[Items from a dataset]

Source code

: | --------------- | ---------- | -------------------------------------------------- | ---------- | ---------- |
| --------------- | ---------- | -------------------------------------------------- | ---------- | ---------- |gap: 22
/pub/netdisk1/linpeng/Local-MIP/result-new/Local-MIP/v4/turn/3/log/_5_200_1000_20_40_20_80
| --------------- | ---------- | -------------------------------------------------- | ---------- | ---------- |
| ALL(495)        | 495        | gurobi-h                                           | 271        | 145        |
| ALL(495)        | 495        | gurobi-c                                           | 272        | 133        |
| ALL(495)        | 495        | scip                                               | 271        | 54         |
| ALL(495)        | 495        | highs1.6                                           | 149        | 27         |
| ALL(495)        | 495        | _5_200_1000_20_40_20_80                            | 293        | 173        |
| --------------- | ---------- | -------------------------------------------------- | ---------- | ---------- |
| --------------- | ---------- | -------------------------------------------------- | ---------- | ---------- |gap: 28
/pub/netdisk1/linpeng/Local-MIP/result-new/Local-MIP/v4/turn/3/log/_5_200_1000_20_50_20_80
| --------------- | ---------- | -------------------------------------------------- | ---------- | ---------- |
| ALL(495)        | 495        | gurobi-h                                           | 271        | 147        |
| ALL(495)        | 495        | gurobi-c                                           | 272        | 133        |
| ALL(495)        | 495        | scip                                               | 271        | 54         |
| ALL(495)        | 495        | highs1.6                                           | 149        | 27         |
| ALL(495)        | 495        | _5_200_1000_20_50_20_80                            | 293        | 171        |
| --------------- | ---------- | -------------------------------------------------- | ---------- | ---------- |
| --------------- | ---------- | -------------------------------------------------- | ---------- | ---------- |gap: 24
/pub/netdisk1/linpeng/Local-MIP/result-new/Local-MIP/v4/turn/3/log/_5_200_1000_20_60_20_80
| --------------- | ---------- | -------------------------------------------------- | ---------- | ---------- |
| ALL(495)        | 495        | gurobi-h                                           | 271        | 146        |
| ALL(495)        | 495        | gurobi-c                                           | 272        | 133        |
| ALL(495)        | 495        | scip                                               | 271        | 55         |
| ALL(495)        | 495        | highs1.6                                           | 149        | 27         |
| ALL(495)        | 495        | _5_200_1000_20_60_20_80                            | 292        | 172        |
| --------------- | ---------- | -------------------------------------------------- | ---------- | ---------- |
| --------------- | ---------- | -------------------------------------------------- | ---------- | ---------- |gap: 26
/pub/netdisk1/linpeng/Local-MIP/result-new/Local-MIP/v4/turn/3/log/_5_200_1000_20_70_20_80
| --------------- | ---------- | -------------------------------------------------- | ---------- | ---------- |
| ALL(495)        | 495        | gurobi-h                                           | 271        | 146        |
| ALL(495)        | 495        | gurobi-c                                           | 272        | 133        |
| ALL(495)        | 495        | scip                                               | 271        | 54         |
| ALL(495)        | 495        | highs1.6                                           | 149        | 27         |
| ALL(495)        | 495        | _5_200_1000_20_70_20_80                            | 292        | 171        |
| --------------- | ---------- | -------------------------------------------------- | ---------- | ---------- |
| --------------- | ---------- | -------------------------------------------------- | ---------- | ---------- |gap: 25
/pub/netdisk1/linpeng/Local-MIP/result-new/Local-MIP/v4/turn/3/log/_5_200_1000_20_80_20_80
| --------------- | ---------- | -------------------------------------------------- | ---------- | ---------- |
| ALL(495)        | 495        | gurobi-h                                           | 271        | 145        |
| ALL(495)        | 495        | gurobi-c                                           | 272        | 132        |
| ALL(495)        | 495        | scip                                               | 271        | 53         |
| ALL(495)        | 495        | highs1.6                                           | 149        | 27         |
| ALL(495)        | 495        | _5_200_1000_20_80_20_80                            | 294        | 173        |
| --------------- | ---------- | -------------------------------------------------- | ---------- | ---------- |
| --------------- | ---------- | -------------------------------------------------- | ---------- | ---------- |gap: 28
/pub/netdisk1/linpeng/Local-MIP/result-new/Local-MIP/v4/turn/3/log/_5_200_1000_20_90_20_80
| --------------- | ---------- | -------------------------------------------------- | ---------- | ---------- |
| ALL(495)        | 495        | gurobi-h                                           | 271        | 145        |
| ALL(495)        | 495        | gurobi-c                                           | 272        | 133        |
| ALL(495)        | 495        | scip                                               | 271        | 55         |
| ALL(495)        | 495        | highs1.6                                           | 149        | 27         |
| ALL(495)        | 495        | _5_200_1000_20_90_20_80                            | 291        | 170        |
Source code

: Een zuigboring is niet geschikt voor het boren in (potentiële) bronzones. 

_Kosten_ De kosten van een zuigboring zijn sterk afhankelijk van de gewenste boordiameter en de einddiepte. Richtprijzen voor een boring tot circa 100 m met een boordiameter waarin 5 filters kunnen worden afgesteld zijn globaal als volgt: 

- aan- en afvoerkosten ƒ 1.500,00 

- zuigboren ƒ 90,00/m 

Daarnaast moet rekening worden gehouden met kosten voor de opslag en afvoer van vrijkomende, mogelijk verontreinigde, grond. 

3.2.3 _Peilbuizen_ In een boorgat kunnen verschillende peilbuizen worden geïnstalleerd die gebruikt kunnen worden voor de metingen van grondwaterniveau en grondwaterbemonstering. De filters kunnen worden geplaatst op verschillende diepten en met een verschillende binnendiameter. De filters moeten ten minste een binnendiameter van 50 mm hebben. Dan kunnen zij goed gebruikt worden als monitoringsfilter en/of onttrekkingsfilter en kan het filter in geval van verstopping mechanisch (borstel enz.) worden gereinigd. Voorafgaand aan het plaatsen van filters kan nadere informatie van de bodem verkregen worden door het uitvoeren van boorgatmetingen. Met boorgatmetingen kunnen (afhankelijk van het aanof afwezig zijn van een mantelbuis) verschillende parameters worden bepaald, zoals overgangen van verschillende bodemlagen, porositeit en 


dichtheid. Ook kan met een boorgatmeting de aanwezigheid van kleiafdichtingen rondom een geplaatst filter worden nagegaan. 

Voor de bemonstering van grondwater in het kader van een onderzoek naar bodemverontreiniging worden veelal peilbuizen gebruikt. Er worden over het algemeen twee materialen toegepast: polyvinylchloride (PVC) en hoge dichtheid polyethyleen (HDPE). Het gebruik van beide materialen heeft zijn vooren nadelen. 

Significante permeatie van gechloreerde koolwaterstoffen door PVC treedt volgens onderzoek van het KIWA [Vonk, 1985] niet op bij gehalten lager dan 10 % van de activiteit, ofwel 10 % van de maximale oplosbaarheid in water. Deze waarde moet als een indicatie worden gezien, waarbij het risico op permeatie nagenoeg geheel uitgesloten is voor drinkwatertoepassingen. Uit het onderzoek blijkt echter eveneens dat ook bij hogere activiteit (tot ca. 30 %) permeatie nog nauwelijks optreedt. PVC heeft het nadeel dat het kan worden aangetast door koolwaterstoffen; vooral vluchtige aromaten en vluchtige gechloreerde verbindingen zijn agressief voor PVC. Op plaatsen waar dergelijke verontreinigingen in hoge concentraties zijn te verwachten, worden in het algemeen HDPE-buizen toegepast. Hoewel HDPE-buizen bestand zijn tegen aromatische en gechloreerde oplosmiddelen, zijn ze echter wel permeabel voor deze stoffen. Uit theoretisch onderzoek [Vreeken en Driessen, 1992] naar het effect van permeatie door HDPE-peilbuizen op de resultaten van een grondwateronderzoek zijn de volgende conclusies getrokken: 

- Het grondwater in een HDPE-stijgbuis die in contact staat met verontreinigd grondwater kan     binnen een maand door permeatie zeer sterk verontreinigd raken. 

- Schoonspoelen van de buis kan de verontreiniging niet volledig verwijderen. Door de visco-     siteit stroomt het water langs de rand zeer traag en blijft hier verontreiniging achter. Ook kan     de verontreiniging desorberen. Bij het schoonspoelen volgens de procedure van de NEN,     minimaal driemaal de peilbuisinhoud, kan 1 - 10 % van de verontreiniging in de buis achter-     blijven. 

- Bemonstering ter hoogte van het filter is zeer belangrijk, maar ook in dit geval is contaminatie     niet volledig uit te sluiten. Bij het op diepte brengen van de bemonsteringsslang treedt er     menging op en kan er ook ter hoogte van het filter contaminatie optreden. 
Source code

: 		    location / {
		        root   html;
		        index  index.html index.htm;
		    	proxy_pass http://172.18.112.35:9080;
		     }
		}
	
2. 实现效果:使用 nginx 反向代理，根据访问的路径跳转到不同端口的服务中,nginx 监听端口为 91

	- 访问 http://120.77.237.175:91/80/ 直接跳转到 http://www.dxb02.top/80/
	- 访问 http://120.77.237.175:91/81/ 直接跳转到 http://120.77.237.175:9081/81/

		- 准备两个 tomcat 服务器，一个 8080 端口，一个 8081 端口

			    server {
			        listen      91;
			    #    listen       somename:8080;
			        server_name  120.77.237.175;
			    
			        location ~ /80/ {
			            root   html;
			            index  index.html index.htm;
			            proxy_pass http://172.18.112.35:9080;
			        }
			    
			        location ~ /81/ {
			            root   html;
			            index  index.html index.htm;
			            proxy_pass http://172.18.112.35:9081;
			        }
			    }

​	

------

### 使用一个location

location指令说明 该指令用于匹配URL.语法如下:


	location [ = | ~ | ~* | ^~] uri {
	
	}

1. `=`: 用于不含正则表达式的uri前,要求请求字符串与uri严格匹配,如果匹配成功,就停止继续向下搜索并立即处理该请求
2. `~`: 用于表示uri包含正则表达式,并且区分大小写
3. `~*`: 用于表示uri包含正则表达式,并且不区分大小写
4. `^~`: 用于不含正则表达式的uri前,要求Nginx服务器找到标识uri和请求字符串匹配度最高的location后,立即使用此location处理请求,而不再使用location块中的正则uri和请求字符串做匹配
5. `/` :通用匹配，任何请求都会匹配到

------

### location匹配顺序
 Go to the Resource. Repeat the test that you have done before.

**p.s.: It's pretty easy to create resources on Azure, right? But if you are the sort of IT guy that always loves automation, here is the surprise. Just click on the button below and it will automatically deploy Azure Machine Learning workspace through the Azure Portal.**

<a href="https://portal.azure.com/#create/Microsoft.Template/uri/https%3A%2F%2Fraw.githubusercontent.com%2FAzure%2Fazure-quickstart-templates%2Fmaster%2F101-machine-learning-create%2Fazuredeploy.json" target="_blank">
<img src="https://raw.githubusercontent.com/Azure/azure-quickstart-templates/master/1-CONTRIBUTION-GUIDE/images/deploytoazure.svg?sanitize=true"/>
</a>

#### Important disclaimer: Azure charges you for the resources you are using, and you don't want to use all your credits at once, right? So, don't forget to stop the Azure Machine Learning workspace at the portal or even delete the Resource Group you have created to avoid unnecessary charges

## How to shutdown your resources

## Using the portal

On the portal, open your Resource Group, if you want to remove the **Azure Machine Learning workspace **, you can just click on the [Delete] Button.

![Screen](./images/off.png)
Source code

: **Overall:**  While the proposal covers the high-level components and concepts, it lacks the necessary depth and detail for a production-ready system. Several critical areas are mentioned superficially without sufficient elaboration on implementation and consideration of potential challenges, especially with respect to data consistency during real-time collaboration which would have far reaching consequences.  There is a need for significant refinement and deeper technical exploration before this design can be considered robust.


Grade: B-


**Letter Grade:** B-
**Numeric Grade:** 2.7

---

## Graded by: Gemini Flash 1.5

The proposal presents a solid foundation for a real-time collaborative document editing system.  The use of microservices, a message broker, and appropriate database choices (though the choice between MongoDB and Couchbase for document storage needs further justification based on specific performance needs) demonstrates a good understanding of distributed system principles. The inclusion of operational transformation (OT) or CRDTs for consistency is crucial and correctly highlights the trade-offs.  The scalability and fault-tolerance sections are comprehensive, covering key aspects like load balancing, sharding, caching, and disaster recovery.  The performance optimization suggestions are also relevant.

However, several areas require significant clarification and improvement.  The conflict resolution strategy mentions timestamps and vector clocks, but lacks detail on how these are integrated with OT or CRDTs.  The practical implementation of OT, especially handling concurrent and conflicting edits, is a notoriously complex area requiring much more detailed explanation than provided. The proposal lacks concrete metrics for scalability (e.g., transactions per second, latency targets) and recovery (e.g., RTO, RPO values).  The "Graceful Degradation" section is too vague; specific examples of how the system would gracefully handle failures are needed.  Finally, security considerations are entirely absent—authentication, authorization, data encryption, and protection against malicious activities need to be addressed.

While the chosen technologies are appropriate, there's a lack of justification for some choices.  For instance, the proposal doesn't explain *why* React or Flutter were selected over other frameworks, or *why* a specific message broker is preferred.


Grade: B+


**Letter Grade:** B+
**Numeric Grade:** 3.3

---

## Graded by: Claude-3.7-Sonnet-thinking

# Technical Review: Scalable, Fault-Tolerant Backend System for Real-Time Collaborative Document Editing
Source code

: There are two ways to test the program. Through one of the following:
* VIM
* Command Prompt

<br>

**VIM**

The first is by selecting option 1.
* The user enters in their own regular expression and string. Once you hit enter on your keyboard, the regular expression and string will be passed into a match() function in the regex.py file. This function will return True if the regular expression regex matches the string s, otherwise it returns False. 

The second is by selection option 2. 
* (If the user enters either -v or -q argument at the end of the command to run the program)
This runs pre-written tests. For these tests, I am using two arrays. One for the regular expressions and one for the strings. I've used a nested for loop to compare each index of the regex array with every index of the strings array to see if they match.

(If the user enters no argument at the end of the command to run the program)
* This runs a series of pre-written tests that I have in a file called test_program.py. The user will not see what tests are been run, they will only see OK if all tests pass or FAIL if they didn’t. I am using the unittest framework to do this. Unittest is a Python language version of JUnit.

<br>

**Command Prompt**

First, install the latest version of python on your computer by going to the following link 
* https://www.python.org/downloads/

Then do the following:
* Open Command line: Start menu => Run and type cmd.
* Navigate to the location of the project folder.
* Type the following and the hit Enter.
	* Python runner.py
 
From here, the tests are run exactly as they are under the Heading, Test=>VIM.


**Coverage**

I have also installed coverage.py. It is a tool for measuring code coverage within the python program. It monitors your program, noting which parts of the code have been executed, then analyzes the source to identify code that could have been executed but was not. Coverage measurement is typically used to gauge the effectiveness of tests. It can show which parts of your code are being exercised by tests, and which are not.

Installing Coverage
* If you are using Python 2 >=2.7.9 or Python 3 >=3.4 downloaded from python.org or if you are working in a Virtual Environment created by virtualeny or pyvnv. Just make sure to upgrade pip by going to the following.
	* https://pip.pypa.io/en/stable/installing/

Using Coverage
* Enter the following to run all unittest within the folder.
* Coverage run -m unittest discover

- ASSIGNED TASK -
Within the data above, the lines from the one with "### location匹配顺序" to the one with "Go to the Resource." must be repeated exactly; no other line belongs in the answer.

- ANSWER TO THE EXERCISE -
### location匹配顺序
 Go to the Resource. Repeat the test that you have done before.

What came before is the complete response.